───── Aangeleverde tekst ─────

In juli 2021 is de eerste tranche opengesteld. Binnen vijf dagen was het subsidieplafond van € 75 miljoen bereikt. Het Kaderbesluit BZK-subsidies regelt dat loting de wijze is waarop de onderlinge rangschikking van aanvragen van de laatste dag wordt vastgesteld, mocht het subsidieplafond worden overschreden. De aankondiging van een mogelijke loting heeft tot commotie en vragen van de Tweede Kamer geleid. Hoewel dit een gebruikelijke systematiek is, vraagt de situatie in Groningen extra aandacht en maatwerk. Bewoners hebben veelal met bureaucratie en lange periode van onzekerheid te maken gekregen. Daarom heeft de Minister van Binnenlandse Zaken en Koninkrijksrelaties in een brief aan de Tweede Kamer (op 18 oktober 2021, met kenmerk 2021-0000525231) laten weten ervoor zorg te dragen dat er voor degenen die een volledige aanvraag hebben gedaan op de dag van overschrijding van het subsidieplafond dit jaar al voldoende budget beschikbaar komt. Het totale subsidieplafond voor dit onderdeel van de regeling blijft € 300 miljoen.

Ook is naar aanleiding van vragen van het Kamerlid De Vries onderzocht in hoeverre de budgetten voor 2022 en 2023 samengevoegd kunnen worden. Gegeven het grote aantal aanvragen bij de eerste tranche, heeft de Minister van Binnenlandse Zaken en Koninkrijksrelaties aangegeven het belangrijk te vinden om aan bewoners snel duidelijkheid te bieden en daarom de budgetten van 2022 en 2023 samen te voegen (op 27 september 2021, met Kenmerk 2021-0000493418).

─────

Schriftelijke opdracht -> Ga verder met de tekst over de subsidietranche voor bewoners in Groningen en schrijf door na de laatste zin.

───── Geselecteerde gegevens ─────

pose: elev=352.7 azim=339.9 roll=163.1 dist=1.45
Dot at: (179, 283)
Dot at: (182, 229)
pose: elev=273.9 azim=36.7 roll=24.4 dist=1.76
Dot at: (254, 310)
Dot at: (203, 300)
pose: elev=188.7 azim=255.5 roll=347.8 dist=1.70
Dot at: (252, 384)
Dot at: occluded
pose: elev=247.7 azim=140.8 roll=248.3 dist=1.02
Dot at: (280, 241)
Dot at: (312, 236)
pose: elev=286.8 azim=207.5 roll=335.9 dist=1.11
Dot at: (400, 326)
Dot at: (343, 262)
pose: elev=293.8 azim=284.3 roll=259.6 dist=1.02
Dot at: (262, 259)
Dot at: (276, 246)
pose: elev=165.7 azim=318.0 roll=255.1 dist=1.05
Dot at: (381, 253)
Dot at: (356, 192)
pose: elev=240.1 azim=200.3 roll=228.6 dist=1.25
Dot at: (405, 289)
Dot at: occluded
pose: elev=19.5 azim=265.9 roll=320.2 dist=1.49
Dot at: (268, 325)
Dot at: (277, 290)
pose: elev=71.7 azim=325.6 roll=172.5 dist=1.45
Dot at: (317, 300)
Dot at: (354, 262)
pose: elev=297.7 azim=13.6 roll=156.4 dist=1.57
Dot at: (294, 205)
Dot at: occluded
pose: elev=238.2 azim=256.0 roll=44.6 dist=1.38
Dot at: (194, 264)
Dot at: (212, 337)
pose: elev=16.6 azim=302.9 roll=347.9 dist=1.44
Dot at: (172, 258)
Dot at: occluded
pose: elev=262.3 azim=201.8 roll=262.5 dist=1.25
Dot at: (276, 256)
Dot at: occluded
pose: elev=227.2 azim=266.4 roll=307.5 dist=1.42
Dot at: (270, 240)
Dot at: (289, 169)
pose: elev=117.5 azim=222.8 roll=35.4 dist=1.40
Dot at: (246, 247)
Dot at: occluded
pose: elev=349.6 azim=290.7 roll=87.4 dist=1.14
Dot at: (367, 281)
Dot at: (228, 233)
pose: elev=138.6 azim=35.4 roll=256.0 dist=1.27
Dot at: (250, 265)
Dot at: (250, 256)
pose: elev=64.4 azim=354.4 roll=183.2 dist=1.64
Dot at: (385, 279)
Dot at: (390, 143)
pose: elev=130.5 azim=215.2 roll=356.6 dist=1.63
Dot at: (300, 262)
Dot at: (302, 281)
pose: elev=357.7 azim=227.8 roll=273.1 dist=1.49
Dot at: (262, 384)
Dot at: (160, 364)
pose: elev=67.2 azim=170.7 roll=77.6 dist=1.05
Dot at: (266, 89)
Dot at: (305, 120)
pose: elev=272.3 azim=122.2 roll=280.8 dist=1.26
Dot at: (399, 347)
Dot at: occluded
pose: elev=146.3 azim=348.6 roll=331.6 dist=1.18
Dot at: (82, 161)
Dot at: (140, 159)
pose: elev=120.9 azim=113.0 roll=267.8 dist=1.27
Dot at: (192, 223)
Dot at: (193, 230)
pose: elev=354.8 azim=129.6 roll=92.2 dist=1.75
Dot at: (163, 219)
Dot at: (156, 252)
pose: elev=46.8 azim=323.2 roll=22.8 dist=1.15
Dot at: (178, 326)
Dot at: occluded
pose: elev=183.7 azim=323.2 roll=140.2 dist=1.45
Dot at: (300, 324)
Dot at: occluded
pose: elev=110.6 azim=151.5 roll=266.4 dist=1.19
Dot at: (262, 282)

─────

Definitief antwoord ->
Mocht het subsidieplafond bereikt worden, wordt een loting op de sluitingsdag voor deze subsidie onwenselijk geacht. Met deze ministeriële regeling worden bovenstaande beslissingen ten aanzien van de hoogte van het subsidieplafond aangepast en wordt de wijze van verdeling omschreven.

2. Inhoud

Subsidieplafonds

In de subsidieregeling is het beschikbare budget van € 300 miljoen verdeeld over drie jaar (2021: € 75 miljoen, 2022: € 150 miljoen en 2023: € 75 miljoen). In overleg met de regio en maatschappelijke organisaties was hiervoor gekozen om eigenaren, die nu nog niet weten welke maatregelen zij aan hun huis willen treffen, ook in de volgende jaren de mogelijkheid te bieden de subsidie aan te vragen. De gefaseerde openstelling had eveneens tot doel om de uitvoeringscapaciteit van aannemers, installateurs en andere uitvoerders over de jaren te verspreiden. Dit ook om te voorkomen dat er mogelijk een prijsopdrijvend effect ontstaat door de sterke vraag in een bepaald jaar. Gegeven het grote aantal aanvragen bij de eerste tranche, heeft de Minister van Binnenlandse Zaken en Koninkrijksrelaties dit heroverwogen en in het belang van het snel duidelijkheid bieden aan bewoners besloten het budget van 2022 en 2023 samen te voegen.

De uitvoering van het besluit om dit jaar voldoende budget beschikbaar te stellen om alle aanvragen die op de sluitingsdag zijn ontvangen, te kunnen behandelen vergt een extra budget van € 4,2 miljoen. Mocht na beoordeling van de aanvragen door de uitvoeringsorganisatie Samenwerkingsverband Noord-Nederland (SNN) blijken dat er toch budget overblijft, zal dit budget in 2022 aan het budget dat beschikbaar is voor 2022 worden toegevoegd. De in totaal beschikbare € 300 miljoen wordt thans als volgt verdeeld:

2021: € 79.200.000;

2022 en 2023: € 220.800.000.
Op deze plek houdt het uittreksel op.